-- About this exercise --
Go through the data and copy each line where the string "lines" appears.

-- Given data --
────
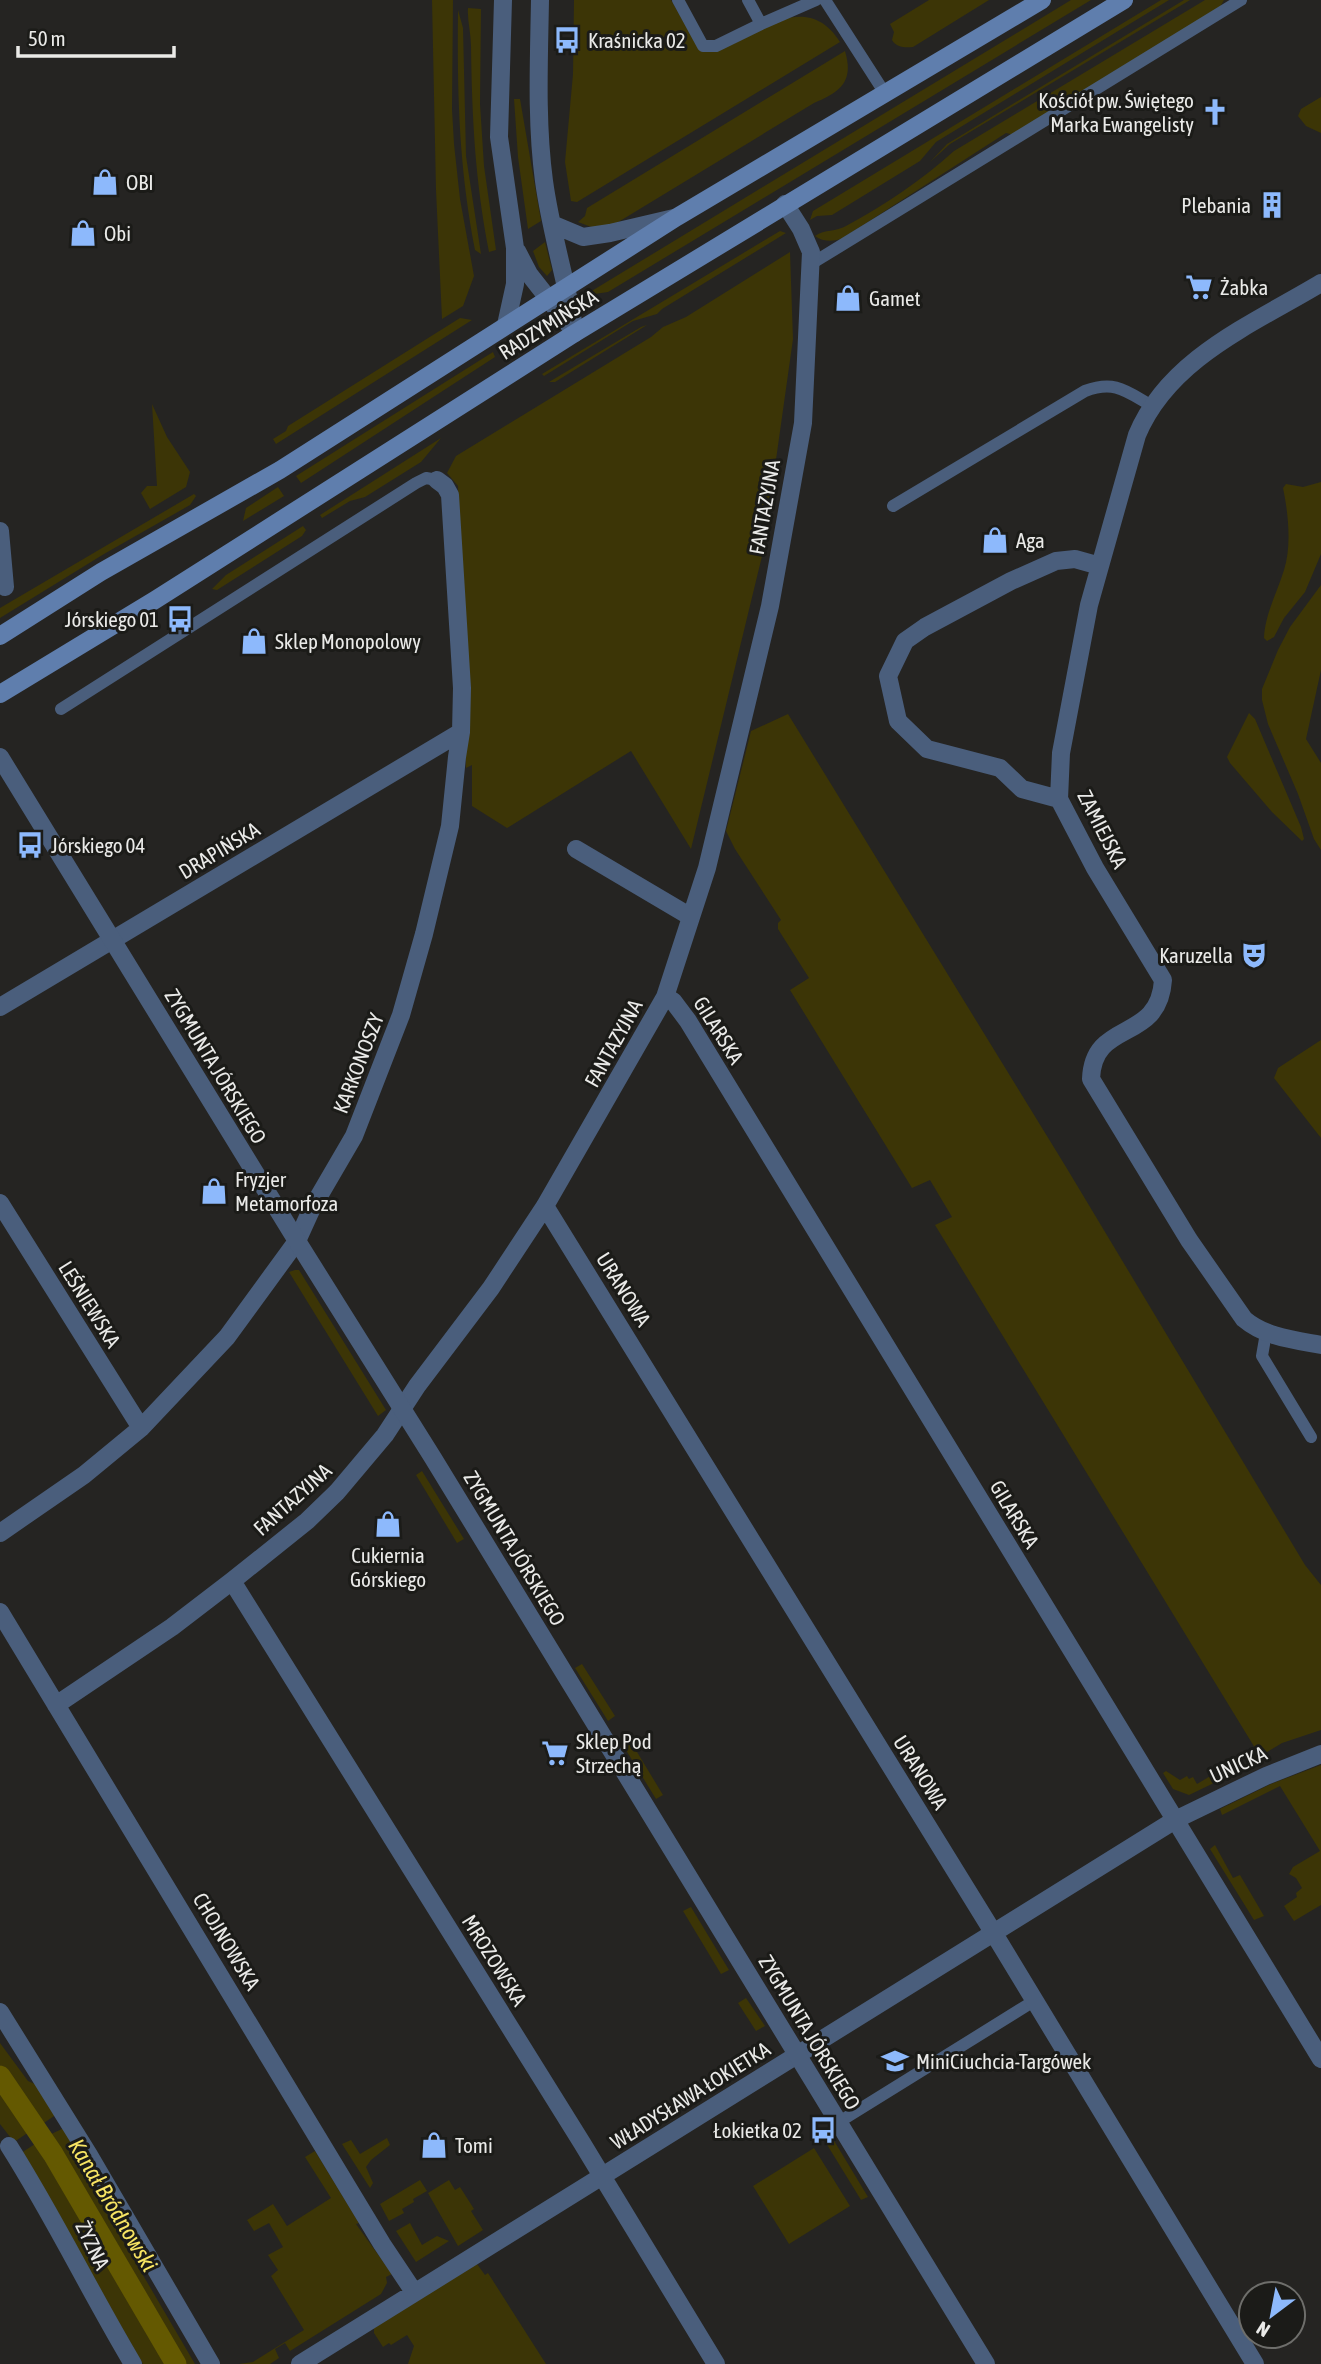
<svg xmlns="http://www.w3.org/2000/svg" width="1321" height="2364" viewBox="0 0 1321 2364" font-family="'Asap Condensed',sans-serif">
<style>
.green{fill:#3c3506}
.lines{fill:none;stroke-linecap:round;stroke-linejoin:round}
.canal{stroke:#645901;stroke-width:21}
.service{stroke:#4a5e7c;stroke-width:12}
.pedestrian{stroke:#4a5e7c;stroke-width:18}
.minor{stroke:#4a5e7c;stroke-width:18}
.tertiary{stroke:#4a5e7c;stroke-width:18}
.secondary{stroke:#5f7ead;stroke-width:18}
.labels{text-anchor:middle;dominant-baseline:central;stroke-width:6;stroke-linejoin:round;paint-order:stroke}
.poi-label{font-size:21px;fill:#eaeae8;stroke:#1b1b18;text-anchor:start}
.street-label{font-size:21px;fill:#eaeae8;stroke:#1b1b18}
.water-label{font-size:23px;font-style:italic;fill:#f7e463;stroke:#1b1b18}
</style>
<rect width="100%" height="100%" fill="#252422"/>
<path class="green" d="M432,0H453L452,109L454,144L460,199L474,276L463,306L442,319L436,190Z
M574,0H671L698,47C716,41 734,35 751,29C786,17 816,4 840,42L577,202L571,201L565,162L573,74Z
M929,0H989L913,47C904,48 896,47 892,40L894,32L890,24Z
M1071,0H1091L608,292L588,295L590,292Z
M1161,0H1169L936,142L920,161L832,215L817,216L810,220L813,211Z
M1184,0H1190L950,144L930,162L947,144Z
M1205,0H1224L1220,7L1015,135L1006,133L843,238C834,242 823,242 815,236C825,229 836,232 846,226C883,206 922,180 954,151Z
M468,8L481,9L480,104L484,166L496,250L489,252C475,181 472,118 471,46C471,33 467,20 468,8Z
M458,10L463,28L466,156L481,254L475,250C459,167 457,94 458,10Z
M845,51C854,81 841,92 814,103L615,224L594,228L578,222L585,216L587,208Z
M1321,97V133L1306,126L1298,116L1301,109Z
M514,99H520L541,221L528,229L518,157Z
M780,231L786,233L662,309L657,314L633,321L544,376L542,374Z
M545,242L552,270L547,276L539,267L533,251Z
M790,252L793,339L763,552L691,849L631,751L507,828L472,806V765L466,768L458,486L447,473L456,456L651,337L663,327L686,317Z
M460,318L472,320L276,444L273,439L286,431L288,426Z
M647,325L555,382H549L641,327Z
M493,352L495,357L301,483L296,476Z
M152,404L167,437L190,472L186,487L150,509L141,493L147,486H157Z
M441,438L421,462L365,497L350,501L322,518L320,515Z
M1321,482V554L1305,592L1284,618L1274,637L1267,641L1264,638C1265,614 1277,593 1284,570C1292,545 1288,512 1283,488L1286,484L1303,487Z
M278,487L284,496L243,521L246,508Z
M194,494L196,496L190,505L104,554L0,618V608Z
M303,526L306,530L302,536L217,590L212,589L226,575Z
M1321,585V670L1306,739L1321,763V850L1314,839L1298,794L1268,724L1262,700V689L1278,650L1290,627Z
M1249,713L1255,719L1301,827L1304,839L1302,841L1272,812L1230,763L1227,757Z
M788,714L1066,1167L1305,1565L1321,1585V1730L1282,1743L1249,1763L1245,1756L1255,1748L935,1225L952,1217L930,1180L912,1188L790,990L809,978L778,929V923L781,920L735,849L726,831L751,731Z
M1321,1040V1138L1274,1078L1278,1068Z
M295,1270H299L386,1410L378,1416L289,1272Z
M422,1471L464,1539L457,1543L416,1475Z
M582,1664L615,1716L608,1721L575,1668Z
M628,1737L663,1795L656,1799L621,1742Z
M1234,1762L1239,1771L1189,1795L1173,1789L1163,1773L1166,1771L1180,1780L1187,1776L1189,1779L1193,1777L1197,1784Z
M1321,1765V1905L1294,1921L1284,1906L1297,1897L1296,1893L1302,1888L1296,1878L1289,1874L1293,1867L1320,1851L1280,1786L1222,1815L1220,1809L1271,1784Z
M1215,1845L1233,1878L1240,1875L1264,1916L1254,1920L1210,1849Z
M691,1907L729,1970L721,1974L683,1911Z
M746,1998L765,2026L756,2031L738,2003Z
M0,2043L28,2081L37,2085L57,2114L41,2125L0,2065Z
M0,2085L29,2132L14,2142L0,2124Z
M64,2128L109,2204L106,2212L195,2364H182L171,2347L47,2136Z
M387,2138L390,2145L371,2160L366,2167L373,2183L370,2188L342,2144L351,2140L360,2154Z
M833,2139L868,2197L861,2200L826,2143Z
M35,2144L161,2355L167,2364H143L21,2153Z
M814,2148L850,2206L789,2244L753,2186Z
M315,2151L359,2223L356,2224L392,2274L386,2277L387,2283L381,2294L290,2351L285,2343L275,2349L279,2358L270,2364H239L253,2362L304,2330L271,2276L278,2270L268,2255L283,2247L269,2223L254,2231L247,2220L273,2204L287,2226L331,2198L305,2157Z
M420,2180L427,2191L413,2199L414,2202L402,2209L404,2213L389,2221L380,2204Z
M449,2180L455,2190L460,2187L474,2209L471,2211L483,2230L458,2246L428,2193Z
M410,2223L422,2245L437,2236L449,2241L416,2262L396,2231Z
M477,2264L485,2275L488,2273L546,2364H408L414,2346L407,2335L391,2345L389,2343L383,2347L374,2333V2328Z"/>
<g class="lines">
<path class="canal" d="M0,2076L53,2154L176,2364"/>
<path class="service" d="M678,0L703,46H716L761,24
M748,0L761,24L816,0
M825,0L886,95
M811,264L1241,0
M893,506L1085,391C1115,380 1126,391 1152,406
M61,709L416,483L426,478L437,480
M1266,1333L1262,1356L1311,1437
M839,2122L1034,2001"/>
<path class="pedestrian" d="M9,2146C54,2217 90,2292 133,2364"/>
<path class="minor" d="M1321,283C1253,324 1169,358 1137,435L1089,605L1061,753L1059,799L1095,868L1163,980C1159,1044 1093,1018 1091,1079L1189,1240L1244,1319C1265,1337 1294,1340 1321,1345
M0,531L5,587
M1059,799L1022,789L1000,768L927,749L898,721L888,676L905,641L925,627L1011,581L1056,561L1075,559L1100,566
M576,849L691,917
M665,997L673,1001L688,1021L1321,2059
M0,1007L461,732
M0,1203L141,1428
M545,1206L993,1932L1255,2364
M0,1533L84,1475L141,1428L227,1337L297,1241L312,1208L354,1136L401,1015L424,934L450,826L457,757L461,732L462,688L450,495L445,486L437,480
M232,1581L582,2143L716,2364
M0,1612L382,2244L414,2292
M56,1705L172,1627L232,1581L307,1521L337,1492L385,1435L417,1386L491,1288L545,1206L665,997L707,868L770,606L803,423L811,252L801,229L785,204
M0,2012L89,2155L211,2364
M300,2364L1175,1820L1266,1776L1321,1754"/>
<path class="tertiary" d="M503,0L499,137L515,248V284L506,325
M540,0C539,60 536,121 544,181C551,233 567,282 575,333
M552,224L583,237L610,233L674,218
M517,251L529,274L573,330
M0,757L297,1241L433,1458L986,2364"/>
<path class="secondary" d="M0,636L101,572L280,470L677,217L1042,0
M0,694L155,600L575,333L1124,0"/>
</g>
<defs>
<symbol id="bus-bare" viewBox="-9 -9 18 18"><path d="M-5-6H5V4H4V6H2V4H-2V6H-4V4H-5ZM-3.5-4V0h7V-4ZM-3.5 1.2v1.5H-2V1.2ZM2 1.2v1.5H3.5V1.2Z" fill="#8db9fc" stroke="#1b1b18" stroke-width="2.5" paint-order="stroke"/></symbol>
<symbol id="church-bare" viewBox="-9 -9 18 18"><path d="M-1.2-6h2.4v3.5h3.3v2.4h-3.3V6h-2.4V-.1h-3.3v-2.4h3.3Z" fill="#8db9fc" stroke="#1b1b18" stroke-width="2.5" paint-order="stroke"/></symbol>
<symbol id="shop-bare" viewBox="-9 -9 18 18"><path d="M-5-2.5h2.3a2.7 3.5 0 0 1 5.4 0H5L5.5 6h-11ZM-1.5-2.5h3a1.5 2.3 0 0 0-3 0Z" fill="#8db9fc" stroke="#1b1b18" stroke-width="2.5" paint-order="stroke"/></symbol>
<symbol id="building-bare" viewBox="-9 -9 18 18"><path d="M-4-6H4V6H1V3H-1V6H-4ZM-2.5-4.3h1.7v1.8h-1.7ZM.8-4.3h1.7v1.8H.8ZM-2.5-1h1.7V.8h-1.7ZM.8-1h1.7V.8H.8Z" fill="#8db9fc" stroke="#1b1b18" stroke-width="2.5" paint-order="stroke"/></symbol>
<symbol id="supermarket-bare" viewBox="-9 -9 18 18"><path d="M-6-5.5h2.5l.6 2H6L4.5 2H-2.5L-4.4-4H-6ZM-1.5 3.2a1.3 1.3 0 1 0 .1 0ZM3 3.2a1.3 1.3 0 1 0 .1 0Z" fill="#8db9fc" stroke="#1b1b18" stroke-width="2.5" paint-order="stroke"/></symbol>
<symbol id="theatre-bare" viewBox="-9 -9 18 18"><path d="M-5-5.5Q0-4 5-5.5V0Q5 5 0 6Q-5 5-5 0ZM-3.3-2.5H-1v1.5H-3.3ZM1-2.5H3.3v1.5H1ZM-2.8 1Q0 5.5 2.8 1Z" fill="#8db9fc" stroke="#1b1b18" stroke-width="2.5" paint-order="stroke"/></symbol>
<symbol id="school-bare" viewBox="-9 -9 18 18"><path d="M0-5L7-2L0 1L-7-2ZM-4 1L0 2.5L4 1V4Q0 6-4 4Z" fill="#8db9fc" stroke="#1b1b18" stroke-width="2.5" paint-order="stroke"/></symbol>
</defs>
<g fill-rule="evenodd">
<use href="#bus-bare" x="548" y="21" width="38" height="38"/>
<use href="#church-bare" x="1196" y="93" width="38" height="38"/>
<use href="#shop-bare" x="86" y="163" width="38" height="38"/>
<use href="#building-bare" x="1253" y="186" width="38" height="38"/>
<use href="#shop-bare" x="64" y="214" width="38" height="38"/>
<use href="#supermarket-bare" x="1180" y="268" width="38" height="38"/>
<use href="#shop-bare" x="829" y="279" width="38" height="38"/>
<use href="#shop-bare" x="976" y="521" width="38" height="38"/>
<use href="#bus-bare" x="161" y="600" width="38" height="38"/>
<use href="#shop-bare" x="235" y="622" width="38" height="38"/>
<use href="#bus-bare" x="11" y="826" width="38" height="38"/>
<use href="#theatre-bare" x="1235" y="936" width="38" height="38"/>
<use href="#shop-bare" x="195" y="1172" width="38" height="38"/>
<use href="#shop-bare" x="369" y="1505" width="38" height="38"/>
<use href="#supermarket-bare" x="536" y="1734" width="38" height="38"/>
<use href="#school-bare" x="876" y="2042" width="38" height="38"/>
<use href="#bus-bare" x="804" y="2111" width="38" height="38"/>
<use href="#shop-bare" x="415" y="2126" width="38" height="38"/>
</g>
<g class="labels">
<g class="poi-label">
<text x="588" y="40">Kraśnicka 02</text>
<text x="1194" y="100" text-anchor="end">Kościół pw. Świętego<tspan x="1194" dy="24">Marka Ewangelisty</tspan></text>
<text x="126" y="182">OBI</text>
<text x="1251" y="205" text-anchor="end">Plebania</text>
<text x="104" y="233">Obi</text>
<text x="1220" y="287">Żabka</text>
<text x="869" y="298">Gamet</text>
<text x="1016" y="540">Aga</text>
<text x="159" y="619" text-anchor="end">Jórskiego 01</text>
<text x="275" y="641">Sklep Monopolowy</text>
<text x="51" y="845">Jórskiego 04</text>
<text x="1233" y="955" text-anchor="end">Karuzella</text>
<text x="235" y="1179">Fryzjer<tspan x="235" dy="24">Metamorfoza</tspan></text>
<text x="388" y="1555" text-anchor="middle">Cukiernia<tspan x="388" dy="24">Górskiego</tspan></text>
<text x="576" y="1741">Sklep Pod<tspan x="576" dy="24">Strzechą</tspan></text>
<text x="916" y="2061">MiniCiuchcia-Targówek</text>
<text x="802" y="2130" text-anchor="end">Łokietka 02</text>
<text x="455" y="2145">Tomi</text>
</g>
<g class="street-label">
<text transform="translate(548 324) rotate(-32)">RADZYMIŃSKA</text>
<text transform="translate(764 507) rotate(-80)">FANTAZYJNA</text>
<text transform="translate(1103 829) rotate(63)">ZAMIEJSKA</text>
<text transform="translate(219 850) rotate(-31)">DRAPIŃSKA</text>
<text transform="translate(719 1030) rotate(58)">GILARSKA</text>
<text transform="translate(613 1043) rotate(-61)">FANTAZYJNA</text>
<text transform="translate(358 1063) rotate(-69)">KARKONOSZY</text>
<text transform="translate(216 1066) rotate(59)">ZYGMUNTA JÓRSKIEGO</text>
<text transform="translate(624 1289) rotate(58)">URANOWA</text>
<text transform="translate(90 1304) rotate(58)">LEŚNIEWSKA</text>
<text transform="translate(292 1499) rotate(-42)">FANTAZYJNA</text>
<text transform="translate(1015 1514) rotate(59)">GILARSKA</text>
<text transform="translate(515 1548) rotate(59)">ZYGMUNTA JÓRSKIEGO</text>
<text transform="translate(1238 1764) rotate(-25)">UNICKA</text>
<text transform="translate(921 1772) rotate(58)">URANOWA</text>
<text transform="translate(227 1941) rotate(59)">CHOJNOWSKA</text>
<text transform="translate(495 1960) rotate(58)">MROZOWSKA</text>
<text transform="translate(810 2032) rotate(59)">ZYGMUNTA JÓRSKIEGO</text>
<text transform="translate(690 2095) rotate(-32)">WŁADYSŁAWA ŁOKIETKA</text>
<text transform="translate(93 2245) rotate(64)">ŻYZNA</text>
</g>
<g class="water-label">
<text transform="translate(113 2205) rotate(59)">Kanał Bródnowski</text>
</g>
</g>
<g transform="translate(1272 2315) rotate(212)"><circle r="33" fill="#1b1b18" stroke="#6e6e6b" stroke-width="2"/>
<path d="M0-5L12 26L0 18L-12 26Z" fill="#8db9fc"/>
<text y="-10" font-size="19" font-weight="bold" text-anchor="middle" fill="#eaeae8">N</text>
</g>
<path d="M18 46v10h156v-10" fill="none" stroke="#eaeae8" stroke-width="3.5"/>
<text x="28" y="46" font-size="21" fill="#eaeae8" stroke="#1b1b18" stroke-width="5" paint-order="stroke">50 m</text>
</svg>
────
-- Answer for the task --
.lines{fill:none;stroke-linecap:round;stroke-linejoin:round}
<g class="lines">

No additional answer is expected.